Work to be completed:
Extend the essay below on church creativity during COVID-19 past its last line, keeping its voice and direction.

Reading text:
Creativity and COVID-19: Don’t Stop!

This is a time for faith to truly start at home. You are about to become keenly aware of how well scripture is taught at home; the health of the family and individual life of prayer; the response of children to the suffering of others; and the capacity of individual and family units to be the Church to the vulnerable in ways that are forcibly tangible. You are about to see come alive what you’ve instilled in your children, good and bad.

I’m so proud of churches who stepped out and made streaming available on Sundays, and who are posting their phone numbers for people to call and request help with running errands for the vulnerable and the immunocompromised. Well done! 

Yet, when the pandemic abates – and it will – where will all of that creativity and planning go? Will it be like all the effort and planning you put into Easter Sunday and the lack-luster, boring, poorly attended service the Sunday after Easter Sunday? What will happen when it is no longer about online giving and virtual prayer requests? 

What will your response be when it isn’t a person vulnerable to this virus, but a refugee? An underserved neighborhood? The homeless population in your town or city? Someone who feels hurt or left out by the Church in your community? A gay student in your youth group who is bullied at school?When over 90% of our membership is labeled White/Non-Hispanic as data points are populated, will we meet quickly, band together, and come up with creative and innovative ideas to work toward inter-cultural development? 

How quickly will we swoop in to buy food and toilet paper and hygiene items for the poor and hungry and not to add to our own pile of rations?

Data extracts:
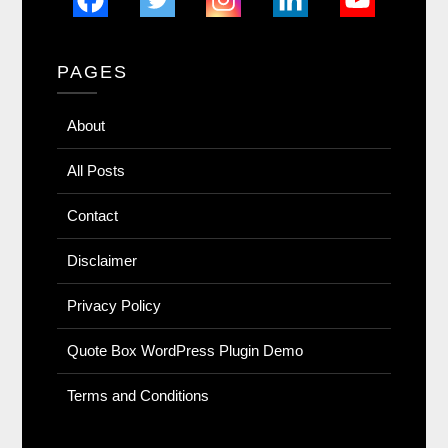
PAGES
About
All Posts
Contact
Disclaimer
Privacy Policy
Quote Box WordPress Plugin Demo
Terms and Conditions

Response to this exercise:
What will happen in the coming days, when providing food and supplies for students and families forces you to go beyond sending your oldest cans of kidney beans and chickpeas and that dusty bottle of peroxide in your child’s backpack for the drive at school?

Every Sunday, I have the humble privilege of delivering a pastoral prayer. Every Sunday, I include: 

“Challenge us to build a longer table at which to share our many blessings, and not a higher wall or a bigger barn in which to hoard them … and where they will spoil.” 

Like it or not, local churches have just proven to cities, counties, and states that we have the ability to suspend rules and move quickly to address needs. If we only do it when it helps our own members worship from home (even though that is important) we are sending the wrong message. 

When this is over, and it isn’t the novel coronavirus, and people know publicly that we can leverage community organizing, social media, and ecumenical partnerships to get things done for vulnerable people…how could we possibly go back? 

It is time to start considering more deeply what that longer table looks like.